- **EXERCISE INSTRUCTIONS**: If a line of the data below holds the string "recorded", copy it.

- **AVAILABLE RECORDS**:

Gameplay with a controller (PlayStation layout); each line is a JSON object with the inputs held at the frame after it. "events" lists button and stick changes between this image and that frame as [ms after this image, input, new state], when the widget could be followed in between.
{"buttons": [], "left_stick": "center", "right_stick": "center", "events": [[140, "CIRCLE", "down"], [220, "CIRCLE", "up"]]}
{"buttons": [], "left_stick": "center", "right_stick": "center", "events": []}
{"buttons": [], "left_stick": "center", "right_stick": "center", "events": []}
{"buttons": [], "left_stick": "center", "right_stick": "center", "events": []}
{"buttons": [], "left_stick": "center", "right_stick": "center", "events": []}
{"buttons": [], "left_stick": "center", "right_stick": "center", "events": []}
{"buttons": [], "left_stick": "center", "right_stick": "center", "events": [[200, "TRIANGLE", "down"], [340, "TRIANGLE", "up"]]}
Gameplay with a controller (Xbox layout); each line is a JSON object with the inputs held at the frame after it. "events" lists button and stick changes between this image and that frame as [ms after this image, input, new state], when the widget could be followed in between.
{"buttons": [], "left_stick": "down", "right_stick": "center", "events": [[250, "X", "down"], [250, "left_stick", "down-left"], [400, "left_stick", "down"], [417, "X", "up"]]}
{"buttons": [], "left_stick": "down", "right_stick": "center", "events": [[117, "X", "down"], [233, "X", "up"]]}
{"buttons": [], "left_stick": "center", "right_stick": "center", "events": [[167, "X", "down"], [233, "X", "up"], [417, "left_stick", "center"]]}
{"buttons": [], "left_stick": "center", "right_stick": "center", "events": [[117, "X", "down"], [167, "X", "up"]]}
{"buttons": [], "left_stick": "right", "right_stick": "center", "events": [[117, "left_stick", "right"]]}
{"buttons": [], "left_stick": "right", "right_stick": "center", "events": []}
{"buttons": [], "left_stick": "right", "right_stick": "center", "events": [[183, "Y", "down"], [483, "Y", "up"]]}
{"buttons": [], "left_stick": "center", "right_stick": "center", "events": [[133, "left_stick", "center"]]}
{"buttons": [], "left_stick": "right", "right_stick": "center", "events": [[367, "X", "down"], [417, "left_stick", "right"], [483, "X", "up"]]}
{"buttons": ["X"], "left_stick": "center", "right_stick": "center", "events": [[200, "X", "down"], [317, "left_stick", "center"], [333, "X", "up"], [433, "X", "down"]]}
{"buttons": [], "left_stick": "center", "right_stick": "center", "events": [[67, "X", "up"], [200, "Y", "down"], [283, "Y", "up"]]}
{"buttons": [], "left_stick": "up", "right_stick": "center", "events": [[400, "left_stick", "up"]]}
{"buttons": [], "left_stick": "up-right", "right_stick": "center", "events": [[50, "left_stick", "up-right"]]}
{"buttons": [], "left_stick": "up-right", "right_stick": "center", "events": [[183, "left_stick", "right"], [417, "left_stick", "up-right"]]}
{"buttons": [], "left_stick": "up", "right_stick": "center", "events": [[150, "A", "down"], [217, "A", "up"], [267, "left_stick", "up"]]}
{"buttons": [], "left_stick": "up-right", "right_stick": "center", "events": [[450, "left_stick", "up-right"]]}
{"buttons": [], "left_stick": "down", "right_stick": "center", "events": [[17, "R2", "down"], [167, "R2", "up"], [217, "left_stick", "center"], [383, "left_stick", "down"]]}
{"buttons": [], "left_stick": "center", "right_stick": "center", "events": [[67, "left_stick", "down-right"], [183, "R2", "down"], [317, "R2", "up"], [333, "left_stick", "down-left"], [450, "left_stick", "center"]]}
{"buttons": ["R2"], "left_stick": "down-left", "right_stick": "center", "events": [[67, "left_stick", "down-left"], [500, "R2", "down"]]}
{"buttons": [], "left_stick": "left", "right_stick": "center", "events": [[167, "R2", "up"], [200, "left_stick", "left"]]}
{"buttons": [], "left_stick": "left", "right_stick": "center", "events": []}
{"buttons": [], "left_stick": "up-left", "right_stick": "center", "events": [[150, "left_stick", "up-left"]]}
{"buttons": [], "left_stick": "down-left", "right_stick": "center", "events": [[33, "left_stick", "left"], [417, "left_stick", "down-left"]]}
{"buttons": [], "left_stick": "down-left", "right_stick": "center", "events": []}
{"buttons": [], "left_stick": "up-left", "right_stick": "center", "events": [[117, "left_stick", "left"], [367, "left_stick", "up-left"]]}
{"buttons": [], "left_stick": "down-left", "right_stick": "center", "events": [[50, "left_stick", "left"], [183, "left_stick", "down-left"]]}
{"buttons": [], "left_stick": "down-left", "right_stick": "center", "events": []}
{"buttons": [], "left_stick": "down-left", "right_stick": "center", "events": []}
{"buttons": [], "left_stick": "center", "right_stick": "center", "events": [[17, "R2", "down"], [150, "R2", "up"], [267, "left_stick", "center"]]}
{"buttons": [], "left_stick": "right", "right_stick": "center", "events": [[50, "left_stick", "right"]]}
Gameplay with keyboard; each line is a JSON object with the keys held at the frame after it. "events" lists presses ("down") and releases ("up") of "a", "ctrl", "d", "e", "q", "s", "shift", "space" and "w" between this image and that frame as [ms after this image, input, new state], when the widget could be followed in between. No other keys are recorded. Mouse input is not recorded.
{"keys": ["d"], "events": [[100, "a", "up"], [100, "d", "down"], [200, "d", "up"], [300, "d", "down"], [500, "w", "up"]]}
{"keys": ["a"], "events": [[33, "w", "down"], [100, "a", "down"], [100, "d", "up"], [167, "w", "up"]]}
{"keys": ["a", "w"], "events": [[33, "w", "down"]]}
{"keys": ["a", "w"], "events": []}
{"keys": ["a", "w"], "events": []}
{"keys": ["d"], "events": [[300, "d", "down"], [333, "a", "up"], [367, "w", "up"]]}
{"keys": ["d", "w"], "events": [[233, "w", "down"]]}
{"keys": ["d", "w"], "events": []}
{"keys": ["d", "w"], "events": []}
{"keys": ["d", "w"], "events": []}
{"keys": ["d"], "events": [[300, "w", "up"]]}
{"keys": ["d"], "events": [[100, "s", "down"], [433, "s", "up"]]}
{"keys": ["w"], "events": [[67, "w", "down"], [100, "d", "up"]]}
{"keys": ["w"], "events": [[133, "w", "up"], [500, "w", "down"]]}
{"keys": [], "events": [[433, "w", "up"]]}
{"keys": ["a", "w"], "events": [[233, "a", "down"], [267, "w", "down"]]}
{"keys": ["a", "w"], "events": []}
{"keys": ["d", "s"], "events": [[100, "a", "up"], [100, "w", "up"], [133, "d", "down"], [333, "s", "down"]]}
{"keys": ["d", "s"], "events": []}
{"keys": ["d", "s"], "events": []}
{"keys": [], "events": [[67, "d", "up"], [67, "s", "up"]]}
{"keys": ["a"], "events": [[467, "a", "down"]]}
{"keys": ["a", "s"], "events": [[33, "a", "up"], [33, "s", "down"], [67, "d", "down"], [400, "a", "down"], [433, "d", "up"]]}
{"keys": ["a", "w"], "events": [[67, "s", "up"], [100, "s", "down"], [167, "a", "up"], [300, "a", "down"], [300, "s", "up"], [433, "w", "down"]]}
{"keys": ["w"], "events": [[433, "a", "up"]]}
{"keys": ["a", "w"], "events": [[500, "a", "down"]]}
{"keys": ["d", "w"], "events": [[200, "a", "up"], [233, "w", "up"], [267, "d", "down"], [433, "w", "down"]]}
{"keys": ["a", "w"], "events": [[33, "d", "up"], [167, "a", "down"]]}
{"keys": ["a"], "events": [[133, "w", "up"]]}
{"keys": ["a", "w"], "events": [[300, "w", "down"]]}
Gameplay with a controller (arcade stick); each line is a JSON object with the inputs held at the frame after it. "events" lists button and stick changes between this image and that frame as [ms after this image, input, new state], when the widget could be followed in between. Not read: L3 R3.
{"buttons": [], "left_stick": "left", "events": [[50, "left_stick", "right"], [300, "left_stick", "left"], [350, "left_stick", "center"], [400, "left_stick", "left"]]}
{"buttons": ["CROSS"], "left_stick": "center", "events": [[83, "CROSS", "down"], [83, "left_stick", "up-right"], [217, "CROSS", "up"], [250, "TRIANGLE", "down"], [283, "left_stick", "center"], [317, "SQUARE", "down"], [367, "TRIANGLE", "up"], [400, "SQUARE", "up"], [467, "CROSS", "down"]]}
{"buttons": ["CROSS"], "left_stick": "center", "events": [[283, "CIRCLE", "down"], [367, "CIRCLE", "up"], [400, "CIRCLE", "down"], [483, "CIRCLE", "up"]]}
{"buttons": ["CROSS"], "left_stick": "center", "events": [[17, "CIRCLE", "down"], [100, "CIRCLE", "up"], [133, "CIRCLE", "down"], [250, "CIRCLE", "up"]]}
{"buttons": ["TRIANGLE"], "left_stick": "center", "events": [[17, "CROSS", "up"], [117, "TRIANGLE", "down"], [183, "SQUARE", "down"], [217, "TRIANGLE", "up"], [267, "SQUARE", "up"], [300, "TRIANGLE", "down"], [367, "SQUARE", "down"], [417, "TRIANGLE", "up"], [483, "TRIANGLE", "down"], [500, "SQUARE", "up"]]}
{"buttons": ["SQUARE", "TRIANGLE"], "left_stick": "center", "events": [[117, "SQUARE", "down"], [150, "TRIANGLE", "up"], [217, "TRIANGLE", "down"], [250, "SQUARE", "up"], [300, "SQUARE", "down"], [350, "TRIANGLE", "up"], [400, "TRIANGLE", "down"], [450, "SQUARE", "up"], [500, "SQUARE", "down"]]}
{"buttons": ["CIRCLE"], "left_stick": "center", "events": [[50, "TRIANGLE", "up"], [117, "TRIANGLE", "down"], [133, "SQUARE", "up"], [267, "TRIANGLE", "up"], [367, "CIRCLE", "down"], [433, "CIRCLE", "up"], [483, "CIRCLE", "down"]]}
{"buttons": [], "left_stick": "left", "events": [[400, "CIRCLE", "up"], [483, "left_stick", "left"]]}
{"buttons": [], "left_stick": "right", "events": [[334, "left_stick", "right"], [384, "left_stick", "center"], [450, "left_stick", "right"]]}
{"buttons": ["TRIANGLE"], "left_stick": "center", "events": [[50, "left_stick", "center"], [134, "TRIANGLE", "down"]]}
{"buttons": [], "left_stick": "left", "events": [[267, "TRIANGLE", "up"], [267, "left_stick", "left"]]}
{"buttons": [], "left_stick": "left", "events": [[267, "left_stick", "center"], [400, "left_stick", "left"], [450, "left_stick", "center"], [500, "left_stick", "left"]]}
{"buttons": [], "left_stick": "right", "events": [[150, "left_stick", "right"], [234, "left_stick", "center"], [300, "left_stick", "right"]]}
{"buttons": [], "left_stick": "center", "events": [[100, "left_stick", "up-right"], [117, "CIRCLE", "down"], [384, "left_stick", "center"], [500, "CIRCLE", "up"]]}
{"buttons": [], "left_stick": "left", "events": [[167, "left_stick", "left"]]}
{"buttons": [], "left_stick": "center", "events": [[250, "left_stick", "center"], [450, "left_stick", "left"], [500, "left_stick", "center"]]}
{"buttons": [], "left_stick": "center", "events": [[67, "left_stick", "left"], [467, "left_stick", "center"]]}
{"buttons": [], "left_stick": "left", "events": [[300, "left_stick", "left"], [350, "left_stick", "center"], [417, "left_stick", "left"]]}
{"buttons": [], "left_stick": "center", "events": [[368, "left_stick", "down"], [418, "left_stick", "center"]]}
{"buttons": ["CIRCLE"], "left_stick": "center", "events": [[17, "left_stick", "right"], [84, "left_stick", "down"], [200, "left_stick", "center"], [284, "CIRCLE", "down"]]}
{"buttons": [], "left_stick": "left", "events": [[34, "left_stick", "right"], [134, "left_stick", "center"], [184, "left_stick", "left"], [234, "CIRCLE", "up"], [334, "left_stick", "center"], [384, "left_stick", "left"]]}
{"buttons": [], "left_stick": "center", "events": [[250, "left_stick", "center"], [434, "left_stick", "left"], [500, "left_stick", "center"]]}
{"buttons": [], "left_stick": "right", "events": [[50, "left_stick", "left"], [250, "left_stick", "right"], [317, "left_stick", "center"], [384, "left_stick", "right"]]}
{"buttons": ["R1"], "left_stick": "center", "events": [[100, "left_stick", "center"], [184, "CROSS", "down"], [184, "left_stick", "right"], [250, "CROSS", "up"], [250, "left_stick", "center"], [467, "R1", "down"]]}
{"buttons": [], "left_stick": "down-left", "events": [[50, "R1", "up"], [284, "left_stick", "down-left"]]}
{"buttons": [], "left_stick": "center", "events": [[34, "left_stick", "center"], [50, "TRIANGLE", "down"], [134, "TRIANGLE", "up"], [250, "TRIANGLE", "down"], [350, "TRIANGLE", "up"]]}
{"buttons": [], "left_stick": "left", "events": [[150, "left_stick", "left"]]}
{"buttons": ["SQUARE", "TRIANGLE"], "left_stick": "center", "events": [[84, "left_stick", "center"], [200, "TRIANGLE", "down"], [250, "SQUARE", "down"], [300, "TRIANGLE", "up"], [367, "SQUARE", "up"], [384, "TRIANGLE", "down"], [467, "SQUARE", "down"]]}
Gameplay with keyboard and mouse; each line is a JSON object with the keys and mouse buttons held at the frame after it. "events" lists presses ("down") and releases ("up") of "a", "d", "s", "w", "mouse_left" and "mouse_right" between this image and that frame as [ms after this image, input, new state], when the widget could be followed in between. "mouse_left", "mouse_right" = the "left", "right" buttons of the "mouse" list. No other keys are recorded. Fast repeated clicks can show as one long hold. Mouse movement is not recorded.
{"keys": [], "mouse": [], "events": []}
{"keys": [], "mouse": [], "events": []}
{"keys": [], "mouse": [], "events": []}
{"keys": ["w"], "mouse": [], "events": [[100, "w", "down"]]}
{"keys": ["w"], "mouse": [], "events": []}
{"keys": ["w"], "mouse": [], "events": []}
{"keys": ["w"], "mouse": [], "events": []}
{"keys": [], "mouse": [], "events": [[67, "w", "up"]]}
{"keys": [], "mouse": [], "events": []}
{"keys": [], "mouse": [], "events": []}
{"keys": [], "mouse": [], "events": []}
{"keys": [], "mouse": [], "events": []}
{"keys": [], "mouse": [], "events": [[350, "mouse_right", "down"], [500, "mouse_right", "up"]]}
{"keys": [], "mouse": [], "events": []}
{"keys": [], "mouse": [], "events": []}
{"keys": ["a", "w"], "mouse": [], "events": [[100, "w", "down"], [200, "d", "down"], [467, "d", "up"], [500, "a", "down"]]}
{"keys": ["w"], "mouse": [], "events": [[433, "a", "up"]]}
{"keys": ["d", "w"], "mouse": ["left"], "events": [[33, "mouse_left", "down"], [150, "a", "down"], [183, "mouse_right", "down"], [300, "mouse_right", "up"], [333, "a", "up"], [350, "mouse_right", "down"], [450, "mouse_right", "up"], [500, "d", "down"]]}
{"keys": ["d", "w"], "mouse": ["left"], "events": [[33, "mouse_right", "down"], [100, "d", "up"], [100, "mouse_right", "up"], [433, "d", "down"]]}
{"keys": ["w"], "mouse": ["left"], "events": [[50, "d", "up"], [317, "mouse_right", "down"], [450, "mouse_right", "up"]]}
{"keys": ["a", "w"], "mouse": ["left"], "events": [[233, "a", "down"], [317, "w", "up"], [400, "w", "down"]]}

- **WRITTEN RESPONSE**:
Gameplay with keyboard; each line is a JSON object with the keys held at the frame after it. "events" lists presses ("down") and releases ("up") of "a", "ctrl", "d", "e", "q", "s", "shift", "space" and "w" between this image and that frame as [ms after this image, input, new state], when the widget could be followed in between. No other keys are recorded. Mouse input is not recorded.
Gameplay with keyboard and mouse; each line is a JSON object with the keys and mouse buttons held at the frame after it. "events" lists presses ("down") and releases ("up") of "a", "d", "s", "w", "mouse_left" and "mouse_right" between this image and that frame as [ms after this image, input, new state], when the widget could be followed in between. "mouse_left", "mouse_right" = the "left", "right" buttons of the "mouse" list. No other keys are recorded. Fast repeated clicks can show as one long hold. Mouse movement is not recorded.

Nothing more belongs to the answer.